I, too, was rather taken aback by this strip, and not only because it was almost mildly amusing. I had always believed that Hart in a B.C., like The Wizard of Id, in deliberately ambiguous setting–a Flintstones-like parallel universe where the technology and costumes are clearly prehistoric (or medieval, in TWoI), but the characters are free to comment on things like baseball, American history, and the Internet. This never really bothered me–having cavemen talk about Jesus isn’t really much bigger a conceit than talking animals or any of the stuff that happens in superhero comics.
This one really seemed to shatter that, however, and place B.C.* unambiguously in the future. I mean come on! “An old science magaxine from back in 2004”! If they had mentioned an old magazine from back in 1977, I would have written it off as run-of-the-mill anachronism, but I can’t see any other meaning for those words than that Hart clearly intends the strip to be set in the future. Has he hinted at this anywhere before?
BTW, although I don’t find the strip any funnier than the rest of you, I have to admit I admire Hart for his ambitious extended plotline a couple of years ago when he introduced Conahonty and the other new characters. (It was quite a dramatic change for a comic as old and established as this one–I wish it had actually worked to freshen things up a bit, but I like Hart for trying, anyway.) Since I missed most of it, I now have a perverse and almost masochistic desire to read the whole thing. Are those strips archived anywhere online or available in a print collection?
Cn:* I had always believed that Hart had placed *B.C., *like *The Wizard of Id, in a deliberately ambiguous setting. . . .
Of course clams have legs!
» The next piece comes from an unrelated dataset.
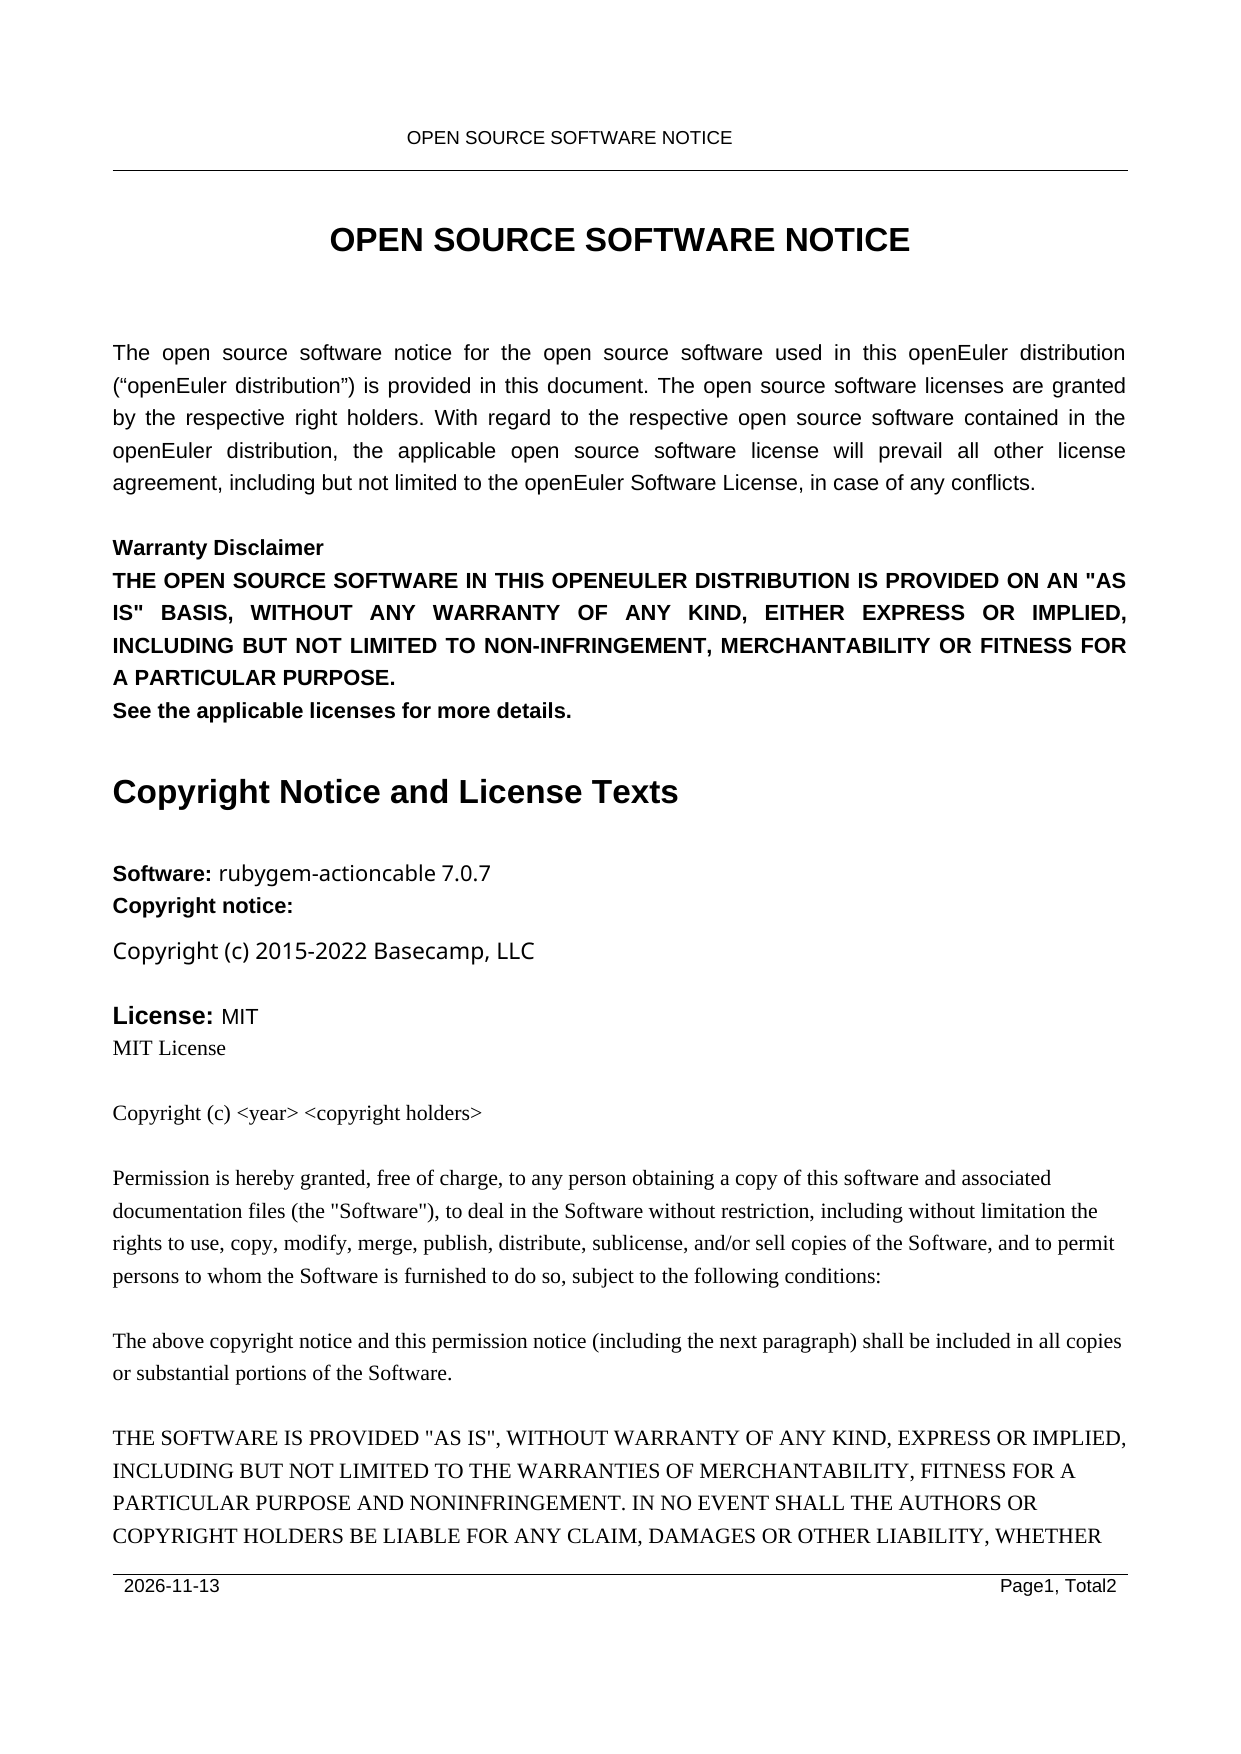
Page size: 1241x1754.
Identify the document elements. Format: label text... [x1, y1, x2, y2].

They just haven’t any feet.
Given Hart’s obvious beliefs, I always wondered what to make of Grog, who appears to be a Neanderthal or Homo erectus or something, implying an acceptance of human evolution.
I’ve got it! B.C. takes place on Earth after the Apocalypse, and is set in the burned-out husk of Earth following full nuclear war and the God/Satan smackdown. The human cast is small because everybody else is either dead or raptured, and strange demonic/mutant creatures thrive (even forming full societies, like the ants). The references to Christianity are due to the hoping of the people that they, too, may eventually be spirited away from the irradiated desert wasteland they currently inhabit.
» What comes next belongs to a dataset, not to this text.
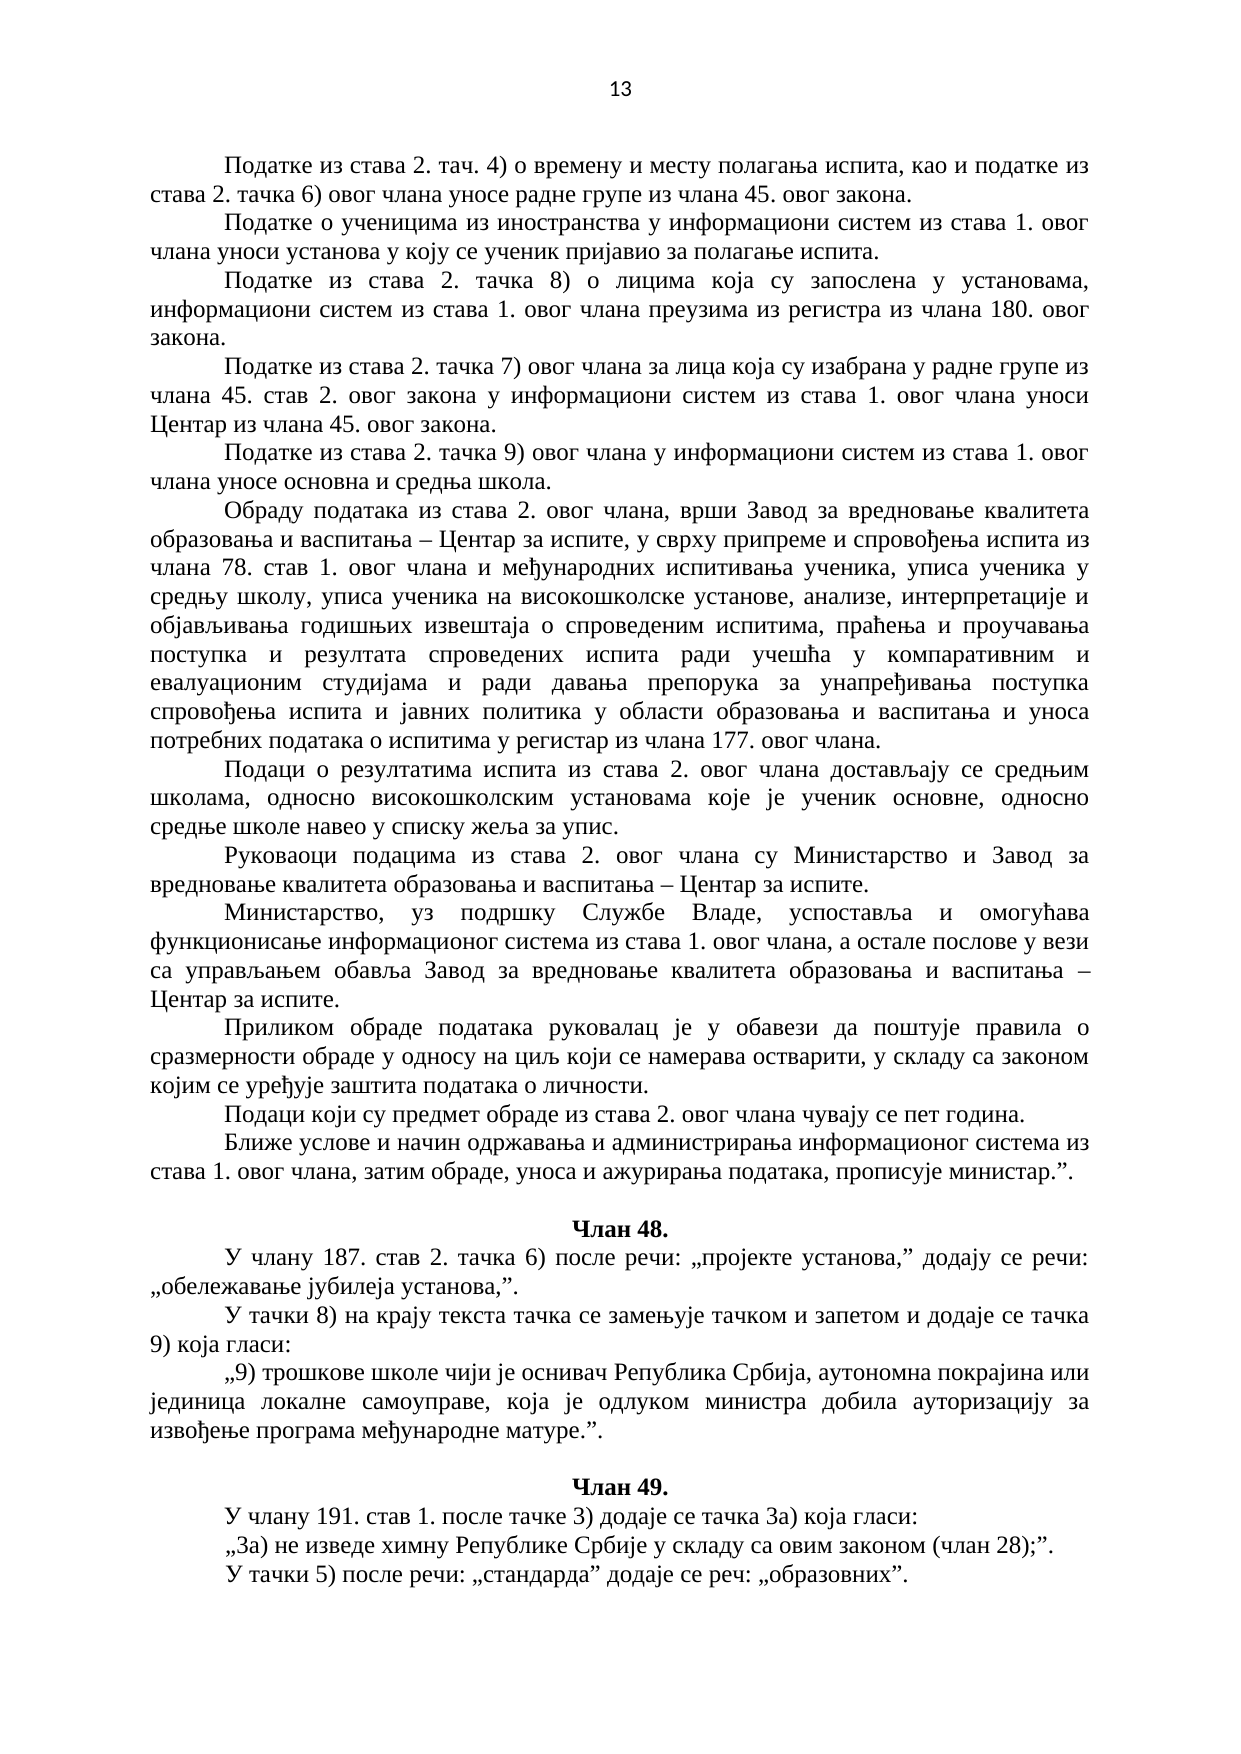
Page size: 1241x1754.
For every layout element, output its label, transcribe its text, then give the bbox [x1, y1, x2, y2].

It’s a story about grim survival and reclaiming faith, despite evidence to the contrary. It all makes sense now.
I haven’t read B.C. in a long time. Has it gone downhill? Because when I was younger, I thought it was hilarious. I even collected the books. My favorite exchange:
B.C. : “CLAMS GOT LEGS!”
Clam: “Now I have to kill him.”
B.C. : “Why do you have to kill me?”
Clam: “Because if I don’t, the other clams will kill me for giving away the secret.”
B.C.: “How will they do that?”
Clam: “If I know them, they’ll probably kick me to death.”
B.C.: “Okay, tell you what. You agree not to kill me, and I’ll keep your secret safe. Deal?”
Clam: “Deal. Shake on it.”
B.C.: “CLAMS GOT HANDS!”
My other favorite involved the ants. Dad ant is at home, and his daughter and brings home her fiance’ to meet Dad. This is the exhange:
Dad Ant: “So, what do you do for a living?”
Fiance’ Ant: “Nothing.”
Dad: “Well, what do you plan to do?”
Fiance’: “Nothing.”
Dad: “So, you’re telling me you’re a professional bum?”
Fiance’: “Nah. I don’t turn pro until the wedding.”
You are clearly thinking of oysters.
Oh, easy! There were Neanderthals and H. erectus and so forth, they were just created separately, like all the others.
Like you, I thought it was hilarious and collected the books when I was young. Unlike you, I have been foolish enough to read it in the past 20 years. Trust me: preserve your memories – they’re all that’s left you.
I still read it in hopes of a good visual pun turning up. Doesn’t pay off very often though.
While it’s lately turned into a forum for Hart to vent his questionable theology, my distinct impression is that the conception of the entire strip is one massive anachronism joke – cave-men characters having anachronistic knowledge of the present day, and riffing humor off that rich field of possibilities.